= WHAT IS BEING ASKED =
Search the records below for the word "addr". Copy each line where it occurs.

= EXERCISE DATA =

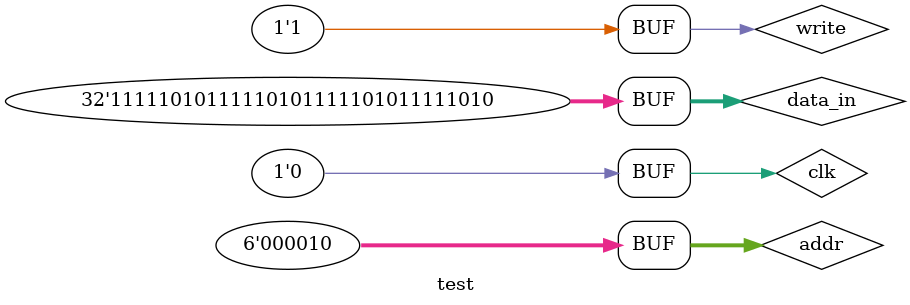
<source format=v>
`timescale 1ns / 1ps


module test;

	// Inputs
	reg write;
	reg clk;
	reg [5:0] addr;
	reg [31:0] data_in;
	// Outputs
	wire [31:0] data_out;

	// Instantiate the Unit Under Test (UUT)
	RAM_B uut (
		.wea(write),
		.clka(clk),
		.addra(addr),
		.dina(data_in),
		.douta(data_out)
	);

	initial begin
		// Initialize Inputs
		addr = 0;
		data_in = 0;
        write = 0;
        clk = 0;
        
		// Wait 100 ns for global reset to finish
		#100;
        
		// Add stimulus here
		// #50
		// clk = 0;
		// c = 2'b10;
		// switches = 32'h0000_0002;

        
        // #50
		// c = 0;
        // clk = 1;
        
        // #50
		// c = 2'b10;

        // clk = 0;
        
        #20
        clk = 1;
        #20
        clk = 0;
		//下面两个周期显示的是第0个值
		#20
		addr = 1;
        clk = 1;
        #20
        clk = 0;
		#20
        clk = 1;
        #20
        clk = 0;
		//第1个值自这里显示		
		#20
        clk = 1;
		addr = 2;
		#20
        clk = 0;
		#20
        clk = 1;
        #20
        clk = 0;
		//显示第2个值
		#20
		clk = 1;
		//一个周期后写入值fafafafa
		#20
		write = 1;
		data_in = 32'hfafa_fafa;
		clk = 0;
		#20
		clk = 1;
		#20
		clk = 0;
		#20
		clk = 1;
		#20
		clk = 0;		
		#20
		clk = 1;
		#20
		clk = 0;


	end
      
endmodule

</source>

= EXPECTED OUTPUT =
	reg [5:0] addr;
		.addra(addr),
		addr = 0;
		addr = 1;
		addr = 2;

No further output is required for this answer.